The records.

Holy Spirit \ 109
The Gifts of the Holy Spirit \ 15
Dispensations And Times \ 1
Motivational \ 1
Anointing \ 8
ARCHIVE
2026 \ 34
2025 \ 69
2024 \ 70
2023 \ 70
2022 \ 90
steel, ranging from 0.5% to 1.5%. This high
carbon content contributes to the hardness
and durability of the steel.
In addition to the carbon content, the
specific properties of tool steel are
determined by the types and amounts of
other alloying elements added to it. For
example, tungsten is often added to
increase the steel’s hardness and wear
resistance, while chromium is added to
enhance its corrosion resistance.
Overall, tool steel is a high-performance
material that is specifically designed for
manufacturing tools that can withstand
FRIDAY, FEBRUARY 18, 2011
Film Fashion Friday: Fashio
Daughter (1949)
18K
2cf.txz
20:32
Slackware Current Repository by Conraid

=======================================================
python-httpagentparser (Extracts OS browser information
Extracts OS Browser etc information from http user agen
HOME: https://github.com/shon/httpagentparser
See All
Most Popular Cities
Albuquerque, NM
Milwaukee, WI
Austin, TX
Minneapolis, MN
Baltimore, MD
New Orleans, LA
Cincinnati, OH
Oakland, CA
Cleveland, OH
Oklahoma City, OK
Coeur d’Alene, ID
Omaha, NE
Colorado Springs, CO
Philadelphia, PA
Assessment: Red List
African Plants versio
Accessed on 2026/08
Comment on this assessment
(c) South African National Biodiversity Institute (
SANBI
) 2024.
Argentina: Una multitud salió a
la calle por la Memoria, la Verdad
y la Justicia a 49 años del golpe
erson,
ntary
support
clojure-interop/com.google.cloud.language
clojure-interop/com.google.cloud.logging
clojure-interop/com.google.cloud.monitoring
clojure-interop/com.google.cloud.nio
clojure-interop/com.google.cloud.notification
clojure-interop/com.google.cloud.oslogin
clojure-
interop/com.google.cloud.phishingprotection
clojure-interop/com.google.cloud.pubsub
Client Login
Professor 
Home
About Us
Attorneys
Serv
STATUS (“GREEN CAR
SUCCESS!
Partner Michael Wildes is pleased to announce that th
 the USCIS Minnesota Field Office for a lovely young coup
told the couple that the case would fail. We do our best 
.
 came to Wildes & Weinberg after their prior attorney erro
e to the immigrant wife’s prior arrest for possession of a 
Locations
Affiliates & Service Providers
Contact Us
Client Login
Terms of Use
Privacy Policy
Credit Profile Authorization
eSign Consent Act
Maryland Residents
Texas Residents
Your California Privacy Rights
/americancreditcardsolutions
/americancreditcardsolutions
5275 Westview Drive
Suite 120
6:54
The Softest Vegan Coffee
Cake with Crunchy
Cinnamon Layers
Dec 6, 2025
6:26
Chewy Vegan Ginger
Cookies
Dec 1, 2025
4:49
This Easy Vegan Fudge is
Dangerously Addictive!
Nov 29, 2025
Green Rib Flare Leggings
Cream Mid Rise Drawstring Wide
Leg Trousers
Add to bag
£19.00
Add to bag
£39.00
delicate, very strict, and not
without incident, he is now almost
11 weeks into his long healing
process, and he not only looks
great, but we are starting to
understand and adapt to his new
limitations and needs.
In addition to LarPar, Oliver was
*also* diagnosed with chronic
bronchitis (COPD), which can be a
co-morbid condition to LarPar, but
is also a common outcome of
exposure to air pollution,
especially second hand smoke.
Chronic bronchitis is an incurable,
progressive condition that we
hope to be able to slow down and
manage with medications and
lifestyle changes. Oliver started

What you will do. Retype every line of the data, keeping each one exactly as it is.

Written response.
Holy Spirit \ 109
The Gifts of the Holy Spirit \ 15
Dispensations And Times \ 1
Motivational \ 1
Anointing \ 8
ARCHIVE
2026 \ 34
2025 \ 69
2024 \ 70
2023 \ 70
2022 \ 90
steel, ranging from 0.5% to 1.5%. This high
carbon content contributes to the hardness
and durability of the steel.
In addition to the carbon content, the
specific properties of tool steel are
determined by the types and amounts of
other alloying elements added to it. For
example, tungsten is often added to
increase the steel’s hardness and wear
resistance, while chromium is added to
enhance its corrosion resistance.
Overall, tool steel is a high-performance
material that is specifically designed for
manufacturing tools that can withstand
FRIDAY, FEBRUARY 18, 2011
Film Fashion Friday: Fashio
Daughter (1949)
18K
2cf.txz
20:32
Slackware Current Repository by Conraid

=======================================================
python-httpagentparser (Extracts OS browser information
Extracts OS Browser etc information from http user agen
HOME: https://github.com/shon/httpagentparser
See All
Most Popular Cities
Albuquerque, NM
Milwaukee, WI
Austin, TX
Minneapolis, MN
Baltimore, MD
New Orleans, LA
Cincinnati, OH
Oakland, CA
Cleveland, OH
Oklahoma City, OK
Coeur d’Alene, ID
Omaha, NE
Colorado Springs, CO
Philadelphia, PA
Assessment: Red List
African Plants versio
Accessed on 2026/08
Comment on this assessment
(c) South African National Biodiversity Institute (
SANBI
) 2024.
Argentina: Una multitud salió a
la calle por la Memoria, la Verdad
y la Justicia a 49 años del golpe
erson,
ntary
support
clojure-interop/com.google.cloud.language
clojure-interop/com.google.cloud.logging
clojure-interop/com.google.cloud.monitoring
clojure-interop/com.google.cloud.nio
clojure-interop/com.google.cloud.notification
clojure-interop/com.google.cloud.oslogin
clojure-
interop/com.google.cloud.phishingprotection
clojure-interop/com.google.cloud.pubsub
Client Login
Professor 
Home
About Us
Attorneys
Serv
STATUS (“GREEN CAR
SUCCESS!
Partner Michael Wildes is pleased to announce that th
 the USCIS Minnesota Field Office for a lovely young coup
told the couple that the case would fail. We do our best 
.
 came to Wildes & Weinberg after their prior attorney erro
e to the immigrant wife’s prior arrest for possession of a 
Locations
Affiliates & Service Providers
Contact Us
Client Login
Terms of Use
Privacy Policy
Credit Profile Authorization
eSign Consent Act
Maryland Residents
Texas Residents
Your California Privacy Rights
/americancreditcardsolutions
/americancreditcardsolutions
5275 Westview Drive
Suite 120
6:54
The Softest Vegan Coffee
Cake with Crunchy
Cinnamon Layers
Dec 6, 2025
6:26
Chewy Vegan Ginger
Cookies
Dec 1, 2025
4:49
This Easy Vegan Fudge is
Dangerously Addictive!
Nov 29, 2025
Green Rib Flare Leggings
Cream Mid Rise Drawstring Wide
Leg Trousers
Add to bag
£19.00
Add to bag
£39.00
delicate, very strict, and not
without incident, he is now almost
11 weeks into his long healing
process, and he not only looks
great, but we are starting to
understand and adapt to his new
limitations and needs.
In addition to LarPar, Oliver was
*also* diagnosed with chronic
bronchitis (COPD), which can be a
co-morbid condition to LarPar, but
is also a common outcome of
exposure to air pollution,
especially second hand smoke.
Chronic bronchitis is an incurable,
progressive condition that we
hope to be able to slow down and
manage with medications and
lifestyle changes. Oliver started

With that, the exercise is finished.